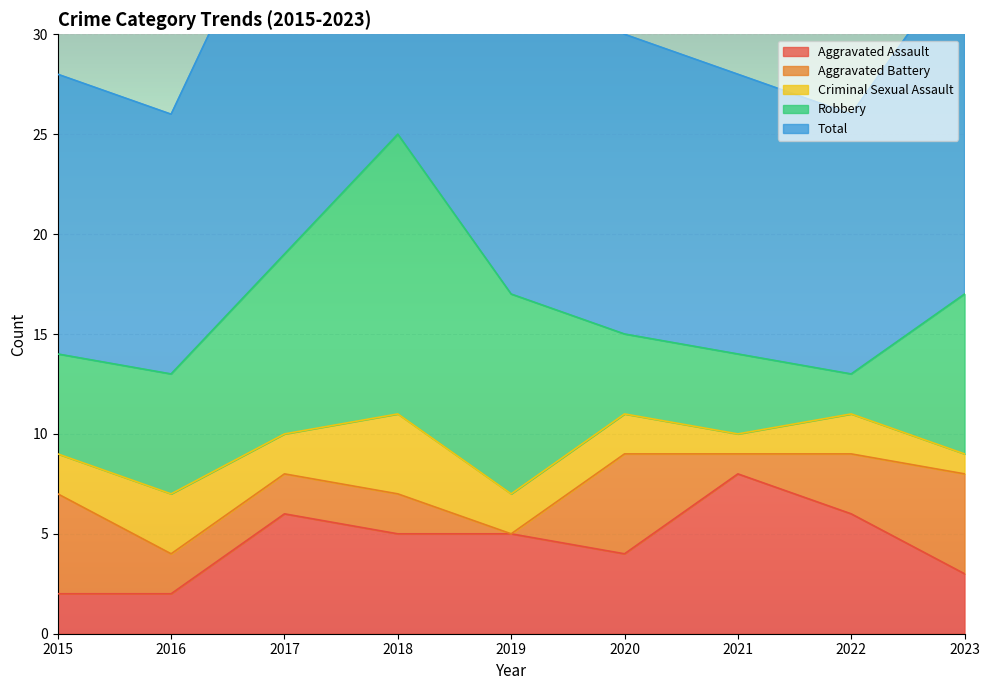

What is the approximate value of Aggravated Assault at 2017?

6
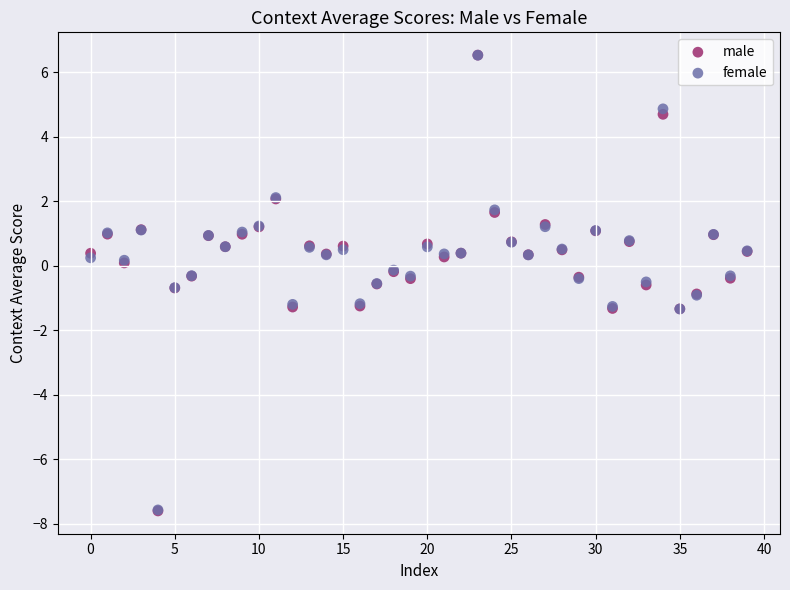

What are all the series names shown in the legend?

male, female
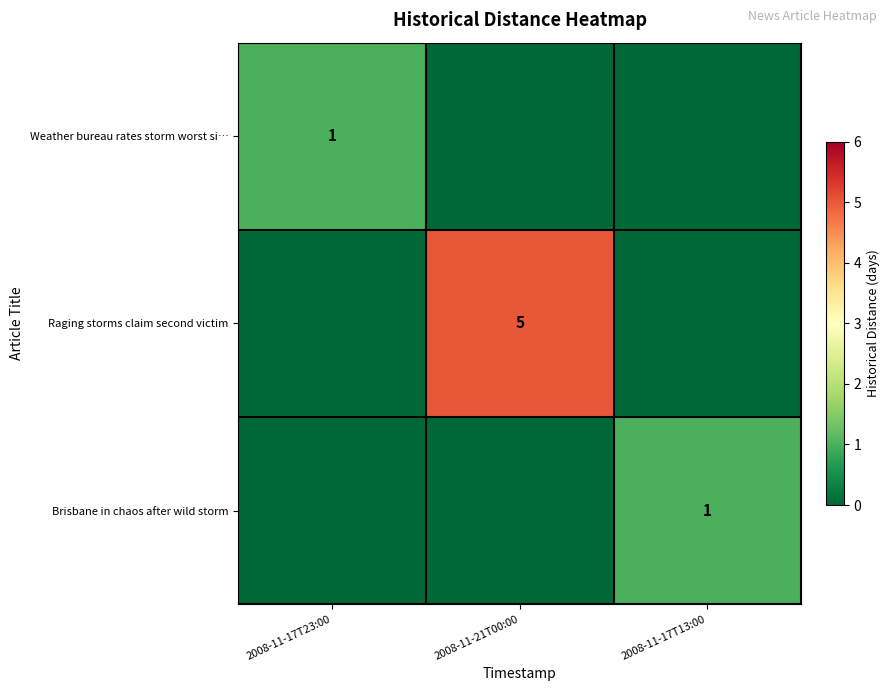

The value of Raging storms claim second victim at 2008-11-21T00:00 is 2. True or false?

False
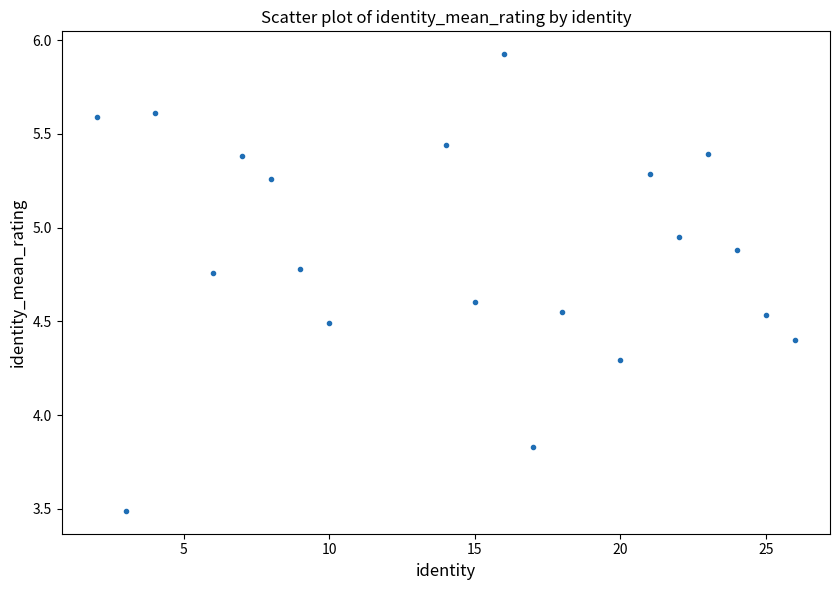

What is the range of Y values (max minus min)?

2.4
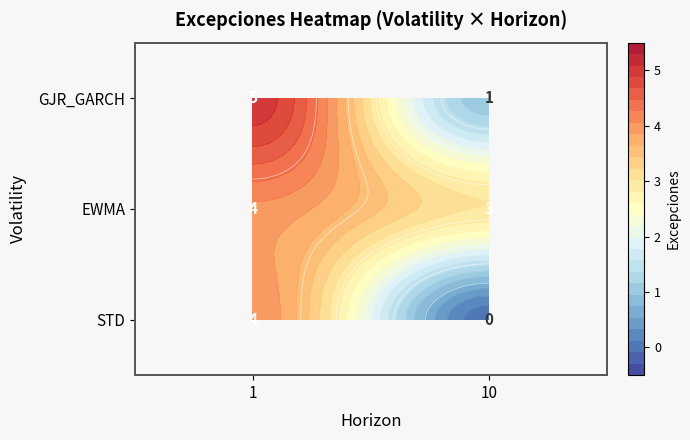

Which label corresponds to the largest value in the chart?

1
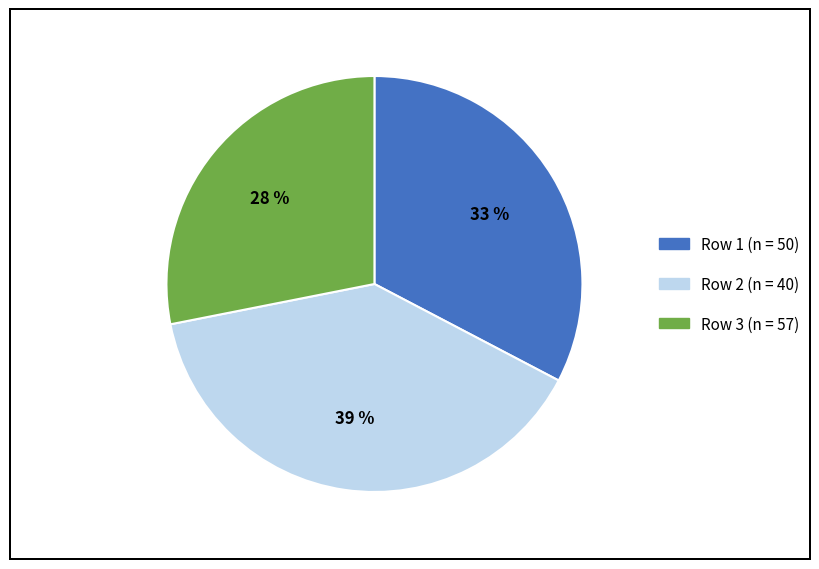

Is there any slice that represents more than half of the pie?

No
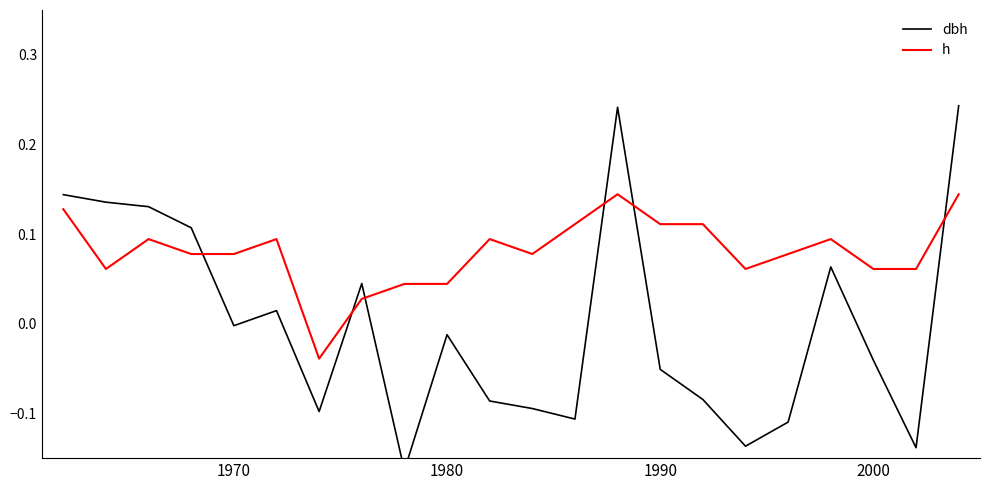

The value of h at 1990 is 0.2. True or false?

False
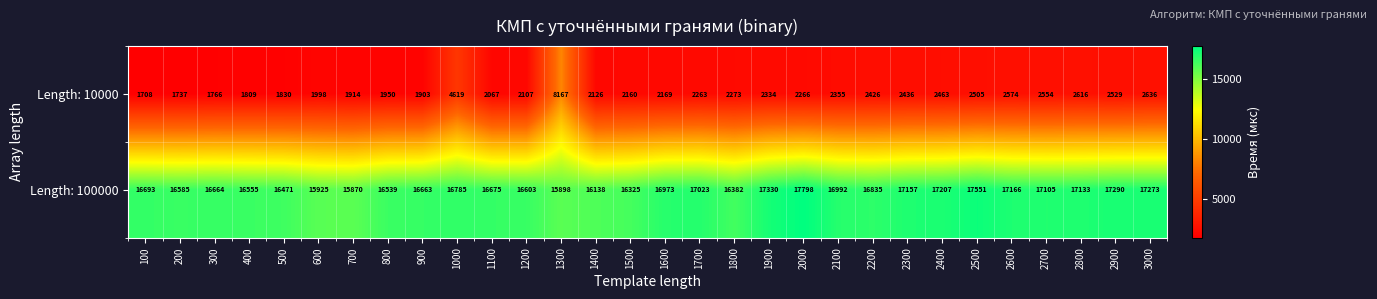

Which label corresponds to the smallest value in the chart?

100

• _YOUR OBJECTIVE_
Copy the lines from the one containing "Which label corresponds to the smallest" through the end of the items, inclusive, swapping "smallest" for "lowest" and leaving everything else the same.

• _OUTPUT OF THE TASK_
Which label corresponds to the lowest value in the chart?

100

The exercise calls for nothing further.